Question

To a 25.00 mL volumetric flask, a lab technician adds a 0.150 g sample of a weak monoprotic acid, HA , and dilutes to the mark with distilled water. The technician then titrates this weak acid solution with 0.0969 M KOH . She reaches the endpoint after adding 43.81 mL of the KOH solution. Determine the number of moles of the weak acid in the solution.

Answer 1

Answer: The number of moles of weak acid is $4.24\times 10^{-3}$ moles.

Explanation:

To calculate the moles of KOH, we use the equation:

$\text{Molarity of the solution}=\frac{\text{Moles of solute}}\text{Volume of solution (in L)}}$

We are given:

Volume of solution = 43.81 mL = 0.04381 L      (Conversion factor: 1L = 1000 mL)
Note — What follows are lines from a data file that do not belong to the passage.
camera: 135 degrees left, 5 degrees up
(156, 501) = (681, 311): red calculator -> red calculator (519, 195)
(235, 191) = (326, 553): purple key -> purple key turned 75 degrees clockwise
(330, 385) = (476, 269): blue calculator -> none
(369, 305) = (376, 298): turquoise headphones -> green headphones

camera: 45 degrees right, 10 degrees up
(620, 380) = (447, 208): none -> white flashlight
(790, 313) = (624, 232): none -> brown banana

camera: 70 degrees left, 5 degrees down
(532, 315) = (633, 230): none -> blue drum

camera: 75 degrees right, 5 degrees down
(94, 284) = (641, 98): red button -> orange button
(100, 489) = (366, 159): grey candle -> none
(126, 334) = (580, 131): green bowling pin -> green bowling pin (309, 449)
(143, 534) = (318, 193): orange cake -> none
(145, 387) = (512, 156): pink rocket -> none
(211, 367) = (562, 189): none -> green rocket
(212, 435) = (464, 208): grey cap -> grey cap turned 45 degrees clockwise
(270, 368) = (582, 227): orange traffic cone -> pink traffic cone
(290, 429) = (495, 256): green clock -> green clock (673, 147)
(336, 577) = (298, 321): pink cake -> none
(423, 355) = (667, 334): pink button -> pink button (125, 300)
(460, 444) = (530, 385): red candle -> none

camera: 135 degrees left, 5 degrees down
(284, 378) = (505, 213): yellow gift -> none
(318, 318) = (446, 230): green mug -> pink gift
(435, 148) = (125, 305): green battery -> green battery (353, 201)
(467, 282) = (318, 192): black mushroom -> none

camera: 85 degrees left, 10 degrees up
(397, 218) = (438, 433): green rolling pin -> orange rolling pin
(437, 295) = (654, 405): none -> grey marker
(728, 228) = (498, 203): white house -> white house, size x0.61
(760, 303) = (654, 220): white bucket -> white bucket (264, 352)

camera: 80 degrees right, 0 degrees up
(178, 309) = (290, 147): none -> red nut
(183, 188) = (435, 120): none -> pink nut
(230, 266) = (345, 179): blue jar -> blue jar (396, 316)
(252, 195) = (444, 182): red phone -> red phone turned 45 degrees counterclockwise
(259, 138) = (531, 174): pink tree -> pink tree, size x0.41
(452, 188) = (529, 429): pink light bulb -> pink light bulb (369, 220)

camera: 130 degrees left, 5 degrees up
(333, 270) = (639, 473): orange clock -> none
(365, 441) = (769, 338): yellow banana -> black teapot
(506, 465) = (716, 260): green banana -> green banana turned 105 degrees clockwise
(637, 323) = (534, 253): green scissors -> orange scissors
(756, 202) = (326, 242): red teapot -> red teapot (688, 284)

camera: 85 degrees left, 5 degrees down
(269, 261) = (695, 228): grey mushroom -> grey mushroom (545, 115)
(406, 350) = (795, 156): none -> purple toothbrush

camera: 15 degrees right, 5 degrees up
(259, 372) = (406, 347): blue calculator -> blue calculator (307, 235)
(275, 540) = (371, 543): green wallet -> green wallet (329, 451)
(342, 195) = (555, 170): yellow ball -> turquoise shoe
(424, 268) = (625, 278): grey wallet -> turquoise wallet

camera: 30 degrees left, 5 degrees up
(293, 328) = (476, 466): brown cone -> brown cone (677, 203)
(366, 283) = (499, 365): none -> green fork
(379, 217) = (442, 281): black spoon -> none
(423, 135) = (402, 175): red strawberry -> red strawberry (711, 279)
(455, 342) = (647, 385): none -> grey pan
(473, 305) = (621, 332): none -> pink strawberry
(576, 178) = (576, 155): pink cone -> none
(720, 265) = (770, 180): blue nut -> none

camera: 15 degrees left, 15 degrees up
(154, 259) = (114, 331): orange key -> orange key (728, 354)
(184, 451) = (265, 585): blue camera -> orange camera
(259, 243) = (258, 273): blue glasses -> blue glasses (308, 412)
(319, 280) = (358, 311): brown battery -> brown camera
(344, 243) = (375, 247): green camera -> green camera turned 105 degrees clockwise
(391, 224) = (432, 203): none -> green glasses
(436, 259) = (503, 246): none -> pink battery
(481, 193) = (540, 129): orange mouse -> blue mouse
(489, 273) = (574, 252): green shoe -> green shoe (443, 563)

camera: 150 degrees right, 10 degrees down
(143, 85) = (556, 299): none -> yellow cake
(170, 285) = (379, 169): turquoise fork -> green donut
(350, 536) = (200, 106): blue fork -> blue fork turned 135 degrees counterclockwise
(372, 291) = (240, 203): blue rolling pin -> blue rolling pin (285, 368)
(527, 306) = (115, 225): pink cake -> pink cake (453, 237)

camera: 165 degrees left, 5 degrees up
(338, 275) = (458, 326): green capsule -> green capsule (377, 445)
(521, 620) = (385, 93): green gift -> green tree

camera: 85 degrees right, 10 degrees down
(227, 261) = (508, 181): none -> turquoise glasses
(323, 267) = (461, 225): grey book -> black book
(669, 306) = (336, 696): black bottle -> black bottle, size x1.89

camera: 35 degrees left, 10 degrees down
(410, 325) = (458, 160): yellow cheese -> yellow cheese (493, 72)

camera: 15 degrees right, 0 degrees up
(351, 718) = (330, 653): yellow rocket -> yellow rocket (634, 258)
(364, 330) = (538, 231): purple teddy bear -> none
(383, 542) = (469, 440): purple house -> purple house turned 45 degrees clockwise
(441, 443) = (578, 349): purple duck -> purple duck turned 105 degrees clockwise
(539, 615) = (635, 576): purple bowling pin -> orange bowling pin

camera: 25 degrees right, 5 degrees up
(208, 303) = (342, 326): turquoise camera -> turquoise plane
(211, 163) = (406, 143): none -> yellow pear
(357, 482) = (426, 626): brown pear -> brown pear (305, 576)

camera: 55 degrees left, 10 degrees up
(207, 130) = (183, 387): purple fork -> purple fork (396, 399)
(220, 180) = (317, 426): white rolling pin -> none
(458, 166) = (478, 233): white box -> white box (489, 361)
Molarity of the solution = 0.0969 moles/ L

Putting values in above equation, we get:

$0.0969mol/L=\frac{\text{Moles of KOH}}{0.04381}\\\\\text{Moles of KOH}=4.24\times 10^{-3}mol$

The chemical reaction of weak monoprotic acid and KOH follows the equation:

$HA+KOH\rightarrow KA+H_2O$

By Stoichiometry of the reaction:

1 mole of KOH reacts with 1 mole of weak monoprotic acid.

So, $4.24\times 10^{-3}mol$ of KOH will react with = $\frac{1}{1}\times 4.24\times 10^{-3}=4.24\times 10^{-3}mol$ of weak monoprotic acid.

Hence, the number of moles of weak acid is $4.24\times 10^{-3}$ moles.